You can build a degree of loyalty with your guests by being heavily engaged in the community. We firmly believe that. As the community supports us, we’re going to support the community. That is a baseline for us as business owners.


What mistakes have you made that you’ve learned the most from?

Gord: If you’ve done your job as an owner, let your team members run with it. Most people want to do an honest day’s work. So, it’s a mistake if you’ve put structures and protocols in place that prevent your people from doing their jobs, particularly in management.


If you try to correct someone too much or steer them more than necessary, they start to second guess themselves, and now they’re scared to manage anything.


Being able to step back and let the trust happen is a lesson I wish I learned sooner. I would have saved myself from a lot of extra stress.

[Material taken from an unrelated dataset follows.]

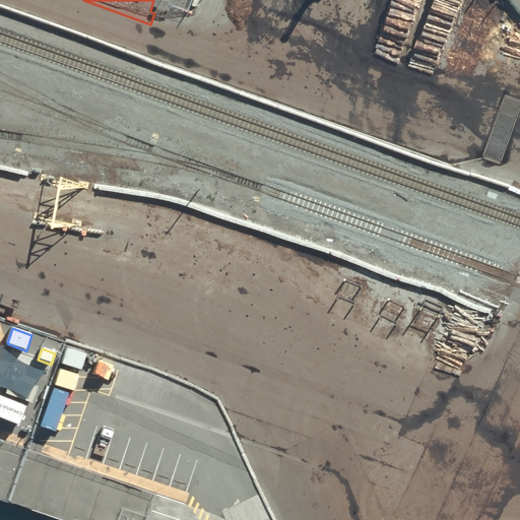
[(67,348),(61,365),(79,371),(85,353),(67,348)]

Barb: I agree. Also, in the early days, we should have been slower to hire and quicker to fire, especially when we could see it wasn’t working out with an individual.


You always want to give second chances and train as much as you can, but with more than 20 years of experience, I can confidently say it’s in everyone’s best interests to end it when it’s just not a good fit.


What’s one change a person can make right now to get them closer to success in business?

Barb: Take more risks. If I could do it over, I would’ve explored becoming a business owner earlier in life. If you want to do something, try everything you can to make it happen.


Gord: The only reason to change is if you’re unhappy with the current circumstances. If you want something different, but you’re having a hard time, keep it simple.


Figure out where you want to be in a year. Now, where would you like to see yourself in five years? Make it a plan. Seriously, write it down, and walk the steps backward.


You might decide you need to be in bed at 10 and up at 5. That might be the first step.


You’ve made a change, and you’re one step closer to accomplishing your goals. If you’re not getting the bigger things done, start with the small things.